The absorption spectra of Alq3 and Alq3-ZnO nanohybrids are shown in Figure 3. The spectrum of Alq3 showed an absorption peak at approximately 400 nm corresponding to the π–π* electronic transitions of the quinolinolate ligands [17]. Doping with ZnO QDs resulted in the emergence of an additional peak at approximately 350 nm which corresponded to the direct band gap transition of ZnO QDs [21]. The band gap energy of the samples was estimated using the Tauc method [22] with the following equation:

αhv = (hv − Eg)ⁿ,

(1)

where n is 1/2 for allowed direct transitions, and 2 for allowed indirect transitions [22]. The direct band gap was estimated to be 2.79 eV for Alq3, which is consistent with the previously reported value [22]. The addition of ZnO QDs to Alq3 results in a slight decrease in the band gap with increasing concentration.

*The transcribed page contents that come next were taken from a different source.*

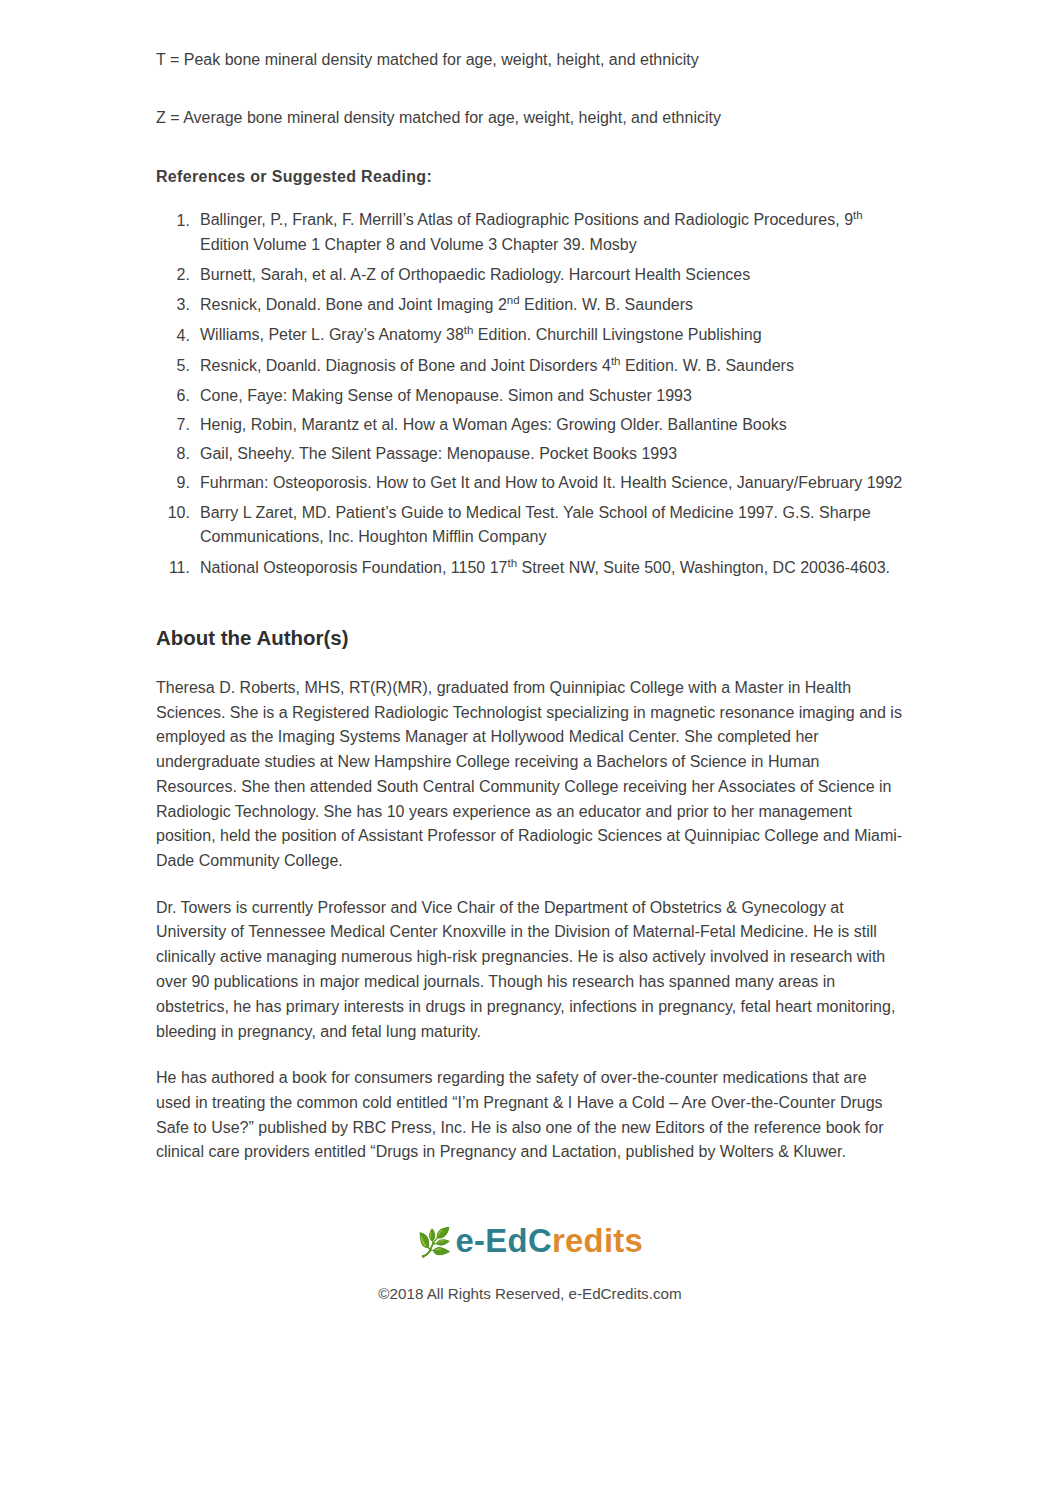T = Peak bone mineral density matched for age, weight, height, and ethnicity
Z = Average bone mineral density matched for age, weight, height, and ethnicity
References or Suggested Reading:
Ballinger, P., Frank, F. Merrill’s Atlas of Radiographic Positions and Radiologic Procedures, 9th Edition Volume 1 Chapter 8 and Volume 3 Chapter 39. Mosby
Burnett, Sarah, et al. A-Z of Orthopaedic Radiology. Harcourt Health Sciences
Resnick, Donald. Bone and Joint Imaging 2nd Edition. W. B. Saunders
Williams, Peter L. Gray’s Anatomy 38th Edition. Churchill Livingstone Publishing
Resnick, Doanld. Diagnosis of Bone and Joint Disorders 4th Edition. W. B. Saunders
Cone, Faye: Making Sense of Menopause. Simon and Schuster 1993
Henig, Robin, Marantz et al. How a Woman Ages: Growing Older. Ballantine Books
Gail, Sheehy. The Silent Passage: Menopause. Pocket Books 1993
Fuhrman: Osteoporosis. How to Get It and How to Avoid It. Health Science, January/February 1992
Barry L Zaret, MD. Patient’s Guide to Medical Test. Yale School of Medicine 1997. G.S. Sharpe Communications, Inc. Houghton Mifflin Company
National Osteoporosis Foundation, 1150 17th Street NW, Suite 500, Washington, DC 20036-4603.
About the Author(s)
Theresa D. Roberts, MHS, RT(R)(MR), graduated from Quinnipiac College with a Master in Health Sciences. She is a Registered Radiologic Technologist specializing in magnetic resonance imaging and is employed as the Imaging Systems Manager at Hollywood Medical Center. She completed her undergraduate studies at New Hampshire College receiving a Bachelors of Science in Human Resources. She then attended South Central Community College receiving her Associates of Science in Radiologic Technology. She has 10 years experience as an educator and prior to her management position, held the position of Assistant Professor of Radiologic Sciences at Quinnipiac College and Miami-Dade Community College.
Dr. Towers is currently Professor and Vice Chair of the Department of Obstetrics & Gynecology at University of Tennessee Medical Center Knoxville in the Division of Maternal-Fetal Medicine. He is still clinically active managing numerous high-risk pregnancies. He is also actively involved in research with over 90 publications in major medical journals. Though his research has spanned many areas in obstetrics, he has primary interests in drugs in pregnancy, infections in pregnancy, fetal heart monitoring, bleeding in pregnancy, and fetal lung maturity.
He has authored a book for consumers regarding the safety of over-the-counter medications that are used in treating the common cold entitled “I’m Pregnant & I Have a Cold – Are Over-the-Counter Drugs Safe to Use?” published by RBC Press, Inc. He is also one of the new Editors of the reference book for clinical care providers entitled “Drugs in Pregnancy and Lactation, published by Wolters & Kluwer.
🌿e-EdC redits
©2018 All Rights Reserved, e-EdCredits.com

The calculated bandgap energies of the Alq3-ZnO nanocomposites were calculated to be 2.76, 2.73, and 2.72 eV for Alq3-10 wt.% ZnO QDs, Alq3-20 wt.% ZnO QDs, and Alq3-10 wt.% ZnO QDs, respectively (Figure 4).

The PL spectra of Alq3 and Alq3-ZnO nanohybrids after excitation with a He-Cd laser (325 nm) are shown in Figure 5. Pure Alq3 exhibits green emission centered around 525 nm. The presence of ZnO QDs results in introducing a new energy sate within the energy band gap of the Alq3 and hence results in a double-hump emission, the first due to the Alq3 molecules and the second due to the presence of ZnO QDs. Additionally, the emission peaks gradually red shifted with increasing ZnO QD concentration. The integrated PL intensity was found to be almost identical for all samples. The deconvoluted emission spectra are shown in Figure 6. The emission hump at approximately 520 nm correspond to Alq3, while the emission hump at approximately 560 nm corresponds to the ZnO QDs.

4. Conclusions

A yellow emissive Alq3 is obtained through physical means by doping with ZnO QDs. The Alq3-ZnO nanohybrids containing 10, 20, and 30 wt.% ZnO QDs were synthesized. Pure Alq3 exhibits green emission at 530 nm under excitation at 325 nm while doping with ZnO QDs results in a yellow emission peak centered at 560 nm for Alq3-20 wt.% ZnO QDs and Alq3-30 wt.% ZnO QDs. Therefore, based on our findings the color tuning in Alq3 can be achieved using ZnO QDs while maintaining the intrinsic PL intensity. This study demonstrates that these nanohybrids can be considered as promising candidates for use as emitting and transparent layers in yellow and white emissive OLEDs and OLETs.